Detecting carbon dioxide involves identifying its presence through its ability to react with certain compounds. In chemistry, carbon dioxide gas can be detected by its characteristic reactions that change the appearance of a solution or substance. A common way to confirm the presence of carbon dioxide is through the lime water test. When carbon dioxide gas is bubbled through lime water, a solution made from calcium hydroxide \( \mathrm{Ca(OH)_2} \), the solution becomes cloudy or milky. This occurs due to the formation of calcium carbonate \( \mathrm{CaCO_3} \), a white, insoluble solid:\[ \mathrm{Ca(OH)_2} + \mathrm{CO}_2 \rightarrow \mathrm{CaCO_3} + \mathrm{H}_2\mathrm{O}\]This visible change provides a convenient and quick method to detect carbon dioxide gas in a laboratory or classroom setting.
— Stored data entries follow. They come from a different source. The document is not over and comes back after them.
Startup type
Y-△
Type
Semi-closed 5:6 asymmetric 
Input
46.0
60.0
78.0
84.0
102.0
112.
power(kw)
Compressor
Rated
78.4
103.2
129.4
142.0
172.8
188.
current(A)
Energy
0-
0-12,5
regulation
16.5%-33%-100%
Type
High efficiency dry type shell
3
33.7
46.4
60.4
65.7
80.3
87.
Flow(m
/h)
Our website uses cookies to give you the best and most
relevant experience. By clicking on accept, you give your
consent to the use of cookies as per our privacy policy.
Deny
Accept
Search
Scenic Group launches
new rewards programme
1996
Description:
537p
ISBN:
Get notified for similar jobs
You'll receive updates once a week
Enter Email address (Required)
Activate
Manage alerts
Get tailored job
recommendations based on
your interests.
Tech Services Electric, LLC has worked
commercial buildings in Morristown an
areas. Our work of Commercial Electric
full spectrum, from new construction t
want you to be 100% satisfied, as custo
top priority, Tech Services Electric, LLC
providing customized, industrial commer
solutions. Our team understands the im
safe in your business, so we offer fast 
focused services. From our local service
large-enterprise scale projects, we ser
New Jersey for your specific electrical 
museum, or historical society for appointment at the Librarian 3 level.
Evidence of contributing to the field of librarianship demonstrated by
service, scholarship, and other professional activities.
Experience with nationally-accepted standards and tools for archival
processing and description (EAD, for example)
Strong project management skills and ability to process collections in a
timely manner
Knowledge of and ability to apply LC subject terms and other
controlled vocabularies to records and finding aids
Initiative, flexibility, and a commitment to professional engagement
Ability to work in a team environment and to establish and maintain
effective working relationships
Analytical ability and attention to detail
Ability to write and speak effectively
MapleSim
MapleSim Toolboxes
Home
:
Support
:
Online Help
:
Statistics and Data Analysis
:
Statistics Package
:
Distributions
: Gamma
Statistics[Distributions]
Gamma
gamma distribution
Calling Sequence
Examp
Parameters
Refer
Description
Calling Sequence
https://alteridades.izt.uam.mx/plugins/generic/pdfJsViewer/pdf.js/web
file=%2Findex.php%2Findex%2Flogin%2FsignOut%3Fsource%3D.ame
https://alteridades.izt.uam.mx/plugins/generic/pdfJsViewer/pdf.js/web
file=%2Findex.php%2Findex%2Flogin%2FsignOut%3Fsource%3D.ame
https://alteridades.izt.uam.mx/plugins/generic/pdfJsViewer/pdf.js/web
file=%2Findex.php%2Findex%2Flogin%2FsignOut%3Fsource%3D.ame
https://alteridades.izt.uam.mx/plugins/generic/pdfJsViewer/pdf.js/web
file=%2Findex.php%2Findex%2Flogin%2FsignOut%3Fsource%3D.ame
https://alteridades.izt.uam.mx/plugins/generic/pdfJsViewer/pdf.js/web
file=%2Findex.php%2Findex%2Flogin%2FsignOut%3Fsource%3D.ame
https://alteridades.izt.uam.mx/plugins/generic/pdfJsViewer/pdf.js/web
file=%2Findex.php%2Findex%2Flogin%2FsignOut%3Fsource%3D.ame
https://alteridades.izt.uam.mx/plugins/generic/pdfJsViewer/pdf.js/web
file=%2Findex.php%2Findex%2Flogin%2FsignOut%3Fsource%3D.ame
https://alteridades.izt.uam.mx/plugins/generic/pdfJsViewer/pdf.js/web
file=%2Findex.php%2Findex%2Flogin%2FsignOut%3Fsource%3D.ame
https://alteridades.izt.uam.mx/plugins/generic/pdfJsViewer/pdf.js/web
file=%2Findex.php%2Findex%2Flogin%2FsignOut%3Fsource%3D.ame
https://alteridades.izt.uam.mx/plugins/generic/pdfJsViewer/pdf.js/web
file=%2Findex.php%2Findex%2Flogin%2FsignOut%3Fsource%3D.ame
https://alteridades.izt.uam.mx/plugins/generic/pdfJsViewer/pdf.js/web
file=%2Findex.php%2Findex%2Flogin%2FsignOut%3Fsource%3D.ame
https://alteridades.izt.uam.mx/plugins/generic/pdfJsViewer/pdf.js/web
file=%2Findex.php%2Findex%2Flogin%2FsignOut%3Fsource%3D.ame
The lime water test is frequently illustrated in educational experiments to demonstrate the chemical properties of gases and reactions.

Chemical Reactions with Acids

The interaction between acids and other substances is an essential concept in chemistry. Acids can react with various ions, leading to the formation of gases, salts, or water as end products. One notable interaction is between carbonate ions \( \mathrm{CO}_{3}^{2-} \) and acids. When these ions react with acids, they release carbon dioxide gas, which is a typical byproduct. This reaction forms part of a broader category of acid-base reactions, where acids donate hydrogen ions \( \mathrm{H}^+ \) to react with other substances. Such reactions are central to understanding how different compounds interact and transform. They have applications across numerous fields such as geology, where acids break down carbonate minerals, and in industrial contexts like the manufacture of calcium carbonate.

Lime Water Test

The lime water test is a classic chemistry experiment used to detect the presence of carbon dioxide gas. The test involves passing the suspected gas through lime water, which is a diluted solution of calcium hydroxide \( \mathrm{Ca(OH)_2} \). Upon contact with carbon dioxide, the lime water turns milky.This milky appearance is due to the formation of calcium carbonate \( \mathrm{CaCO_3} \), a solid precipitate that is insoluble in water, according to the reaction:\[ \mathrm{Ca(OH)_2} + \mathrm{CO}_2 \rightarrow \mathrm{CaCO_3} + \mathrm{H}_2\mathrm{O}\]The lime water test is not only a simple and rapid method for carbon dioxide detection but also a practical educational tool to help students visualize chemical reactions. It's used in fields ranging from environmental science to industrial processes to test for the presence and concentration of carbon dioxide.